Moscovici sur Sarkozy : « Grand désarroi intellectuel » et « aveu d’échec »
« La pause » dans la réforme au second semestre 2011, annoncée par Nicolas Sarkozy, est un « tournant » selon Pierre Moscovici, qui attaque : « Cela illustre un grand désarroi intellectuel, une incohérence. Tout ça est électoraliste, le symptôme d’une gouvernance désastreuse et un aveu d’échec ». Pour le député, « Nicolas Sarkozy vient d’inventer le quinquennat qui dure quatre ans ». Entretien.
Nicolas Sarkozy annonce une « pause » dans les réformes au second semestre 2011, alors qu’il faisait du volontarisme politique et des réformes le cœur de son action. S’agit-il du tournant du quinquennat ?

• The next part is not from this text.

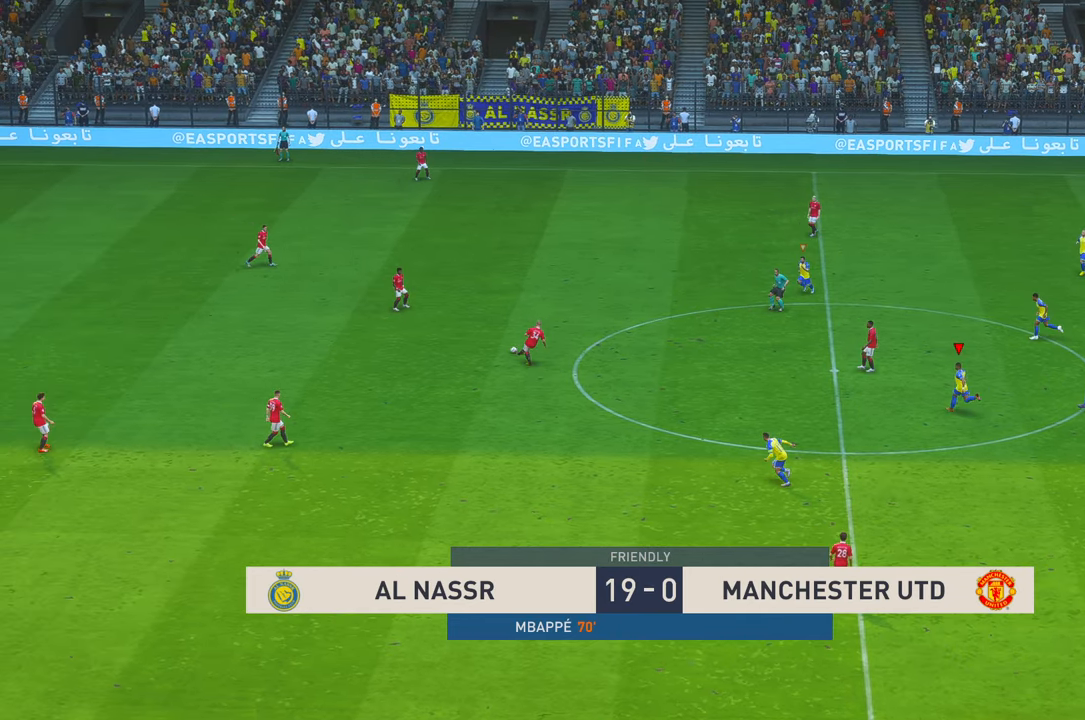
{"dt_ms": 500, "buttons": ["R2"], "left_stick": "up-left", "right_stick": "center", "events": []}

C’est assez surprenant car Nicolas Sarkozy avait expliqué qu’il voulait réformer du premier au dernier jour. Donc oui, il y a un tournant, du moins un reniement des promesses de campagne. C’est surprenant dans les modalités. Si pause il doit y avoir, si audit il doit y avoir, s’il est question de délégiférer, pourquoi faut-il attendre le deuxième semestre 2011 ? Si la loi est mal faite, c’est dès maintenant qu’il faut procéder à sa remise en cause. Annoncer ça pour 2011 n’a aucun sens. Il ferait beaucoup mieux de tirer les messages politiques de ces élections locales qui ont des conséquences nationales. Il faut être sourd et aveugle pour dire « circulez il n’y a rien à voir », alors que le climat est au rejet et à la sanction. Et lui annonce une pause près électorale avant sa candidature à la présidentielle…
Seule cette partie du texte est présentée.